[Brief]:
Track down each line below containing the string "activated" and copy it.

[Records from a dataset]:
----------
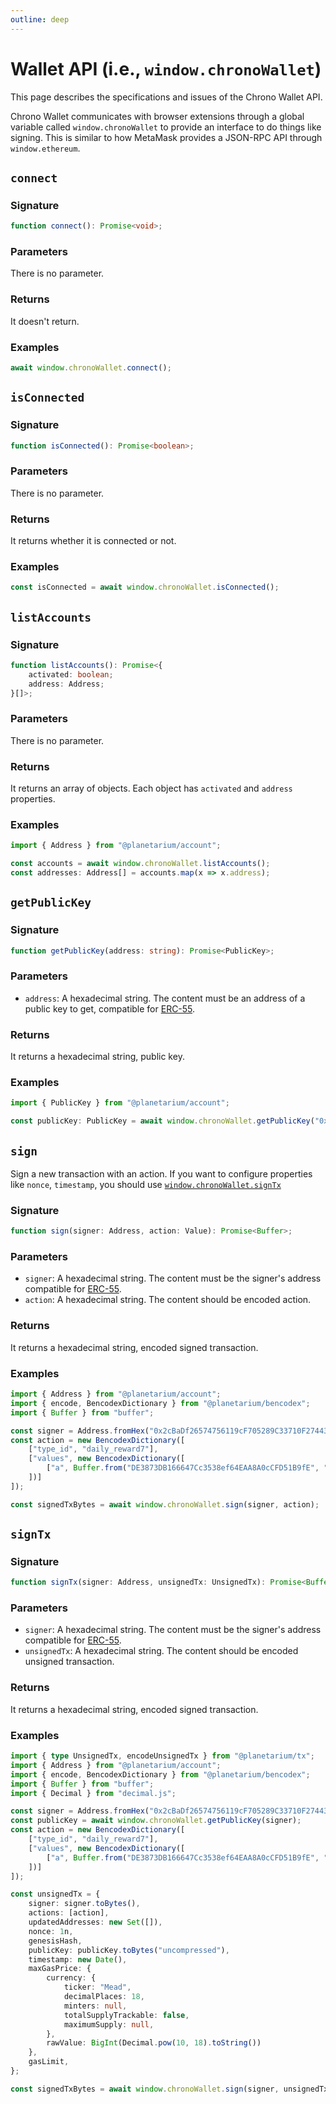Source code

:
 ```yaml
---
outline: deep
---
```


# Wallet API (i.e., `window.chronoWallet`)

This page describes the specifications and issues of the Chrono Wallet API.

Chrono Wallet communicates with browser extensions through a global variable called `window.chronoWallet` to provide an interface to do things like signing. This is similar to how MetaMask provides a JSON-RPC API through `window.ethereum`.

## `connect`

### Signature

```typescript
function connect(): Promise<void>;
```

### Parameters

There is no parameter.

### Returns

It doesn't return.

### Examples

```typescript
await window.chronoWallet.connect();
```

## `isConnected`

### Signature

```typescript
function isConnected(): Promise<boolean>;
```

### Parameters

There is no parameter.

### Returns

It returns whether it is connected or not.

### Examples

```typescript
const isConnected = await window.chronoWallet.isConnected();
```

## `listAccounts`

### Signature

```typescript
function listAccounts(): Promise<{
    activated: boolean;
    address: Address;
}[]>;
```

### Parameters

There is no parameter.

### Returns

It returns an array of objects. Each object has `activated` and `address` properties.

### Examples

```typescript
import { Address } from "@planetarium/account";

const accounts = await window.chronoWallet.listAccounts();
const addresses: Address[] = accounts.map(x => x.address);
```

## `getPublicKey`

### Signature

```typescript
function getPublicKey(address: string): Promise<PublicKey>;
```

### Parameters

- `address`: A hexadecimal string. The content must be an address of a public key to get, compatible for [ERC-55](https://eips.ethereum.org/EIPS/eip-55).

### Returns

It returns a hexadecimal string, public key.

### Examples

```typescript
import { PublicKey } from "@planetarium/account";

const publicKey: PublicKey = await window.chronoWallet.getPublicKey("0x2cBaDf26574756119cF705289C33710F27443767");
```

## `sign`

Sign a new transaction with an action. If you want to configure properties like `nonce`, `timestamp`, you should use [`window.chronoWallet.signTx`](#window-chronowallet-signtx)

### Signature

```typescript
function sign(signer: Address, action: Value): Promise<Buffer>;
```

### Parameters

- `signer`: A hexadecimal string. The content must be the signer's address compatible for [ERC-55](https://eips.ethereum.org/EIPS/eip-55).
- `action`: A hexadecimal string. The content should be encoded action.

### Returns

It returns a hexadecimal string, encoded signed transaction.

### Examples

```typescript
import { Address } from "@planetarium/account";
import { encode, BencodexDictionary } from "@planetarium/bencodex";
import { Buffer } from "buffer";

const signer = Address.fromHex("0x2cBaDf26574756119cF705289C33710F27443767");
const action = new BencodexDictionary([
    ["type_id", "daily_reward7"],
    ["values", new BencodexDictionary([
        ["a", Buffer.from("DE3873DB166647Cc3538ef64EAA8A0cCFD51B9fE", "hex")]
    ])]
]);

const signedTxBytes = await window.chronoWallet.sign(signer, action);
```

## `signTx`

### Signature

```typescript
function signTx(signer: Address, unsignedTx: UnsignedTx): Promise<Buffer>;
```

### Parameters

- `signer`: A hexadecimal string. The content must be the signer's address compatible for [ERC-55](https://eips.ethereum.org/EIPS/eip-55).
- `unsignedTx`: A hexadecimal string. The content should be encoded unsigned transaction.

### Returns

It returns a hexadecimal string, encoded signed transaction.

### Examples

```typescript
import { type UnsignedTx, encodeUnsignedTx } from "@planetarium/tx";
import { Address } from "@planetarium/account";
import { encode, BencodexDictionary } from "@planetarium/bencodex";
import { Buffer } from "buffer";
import { Decimal } from "decimal.js";

const signer = Address.fromHex("0x2cBaDf26574756119cF705289C33710F27443767");
const publicKey = await window.chronoWallet.getPublicKey(signer);
const action = new BencodexDictionary([
    ["type_id", "daily_reward7"],
    ["values", new BencodexDictionary([
        ["a", Buffer.from("DE3873DB166647Cc3538ef64EAA8A0cCFD51B9fE", "hex")]
    ])]
]);

const unsignedTx = {
    signer: signer.toBytes(),
    actions: [action],
    updatedAddresses: new Set([]),
    nonce: 1n,
    genesisHash,
    publicKey: publicKey.toBytes("uncompressed"),
    timestamp: new Date(),
    maxGasPrice: {
        currency: {
            ticker: "Mead",
            decimalPlaces: 18,
            minters: null,
            totalSupplyTrackable: false,
            maximumSupply: null,
        },
        rawValue: BigInt(Decimal.pow(10, 18).toString())
    },
    gasLimit,
};

const signedTxBytes = await window.chronoWallet.sign(signer, unsignedTx);
```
----------
[Reply to the task]:
    activated: boolean;
It returns an array of objects. Each object has `activated` and `address` properties.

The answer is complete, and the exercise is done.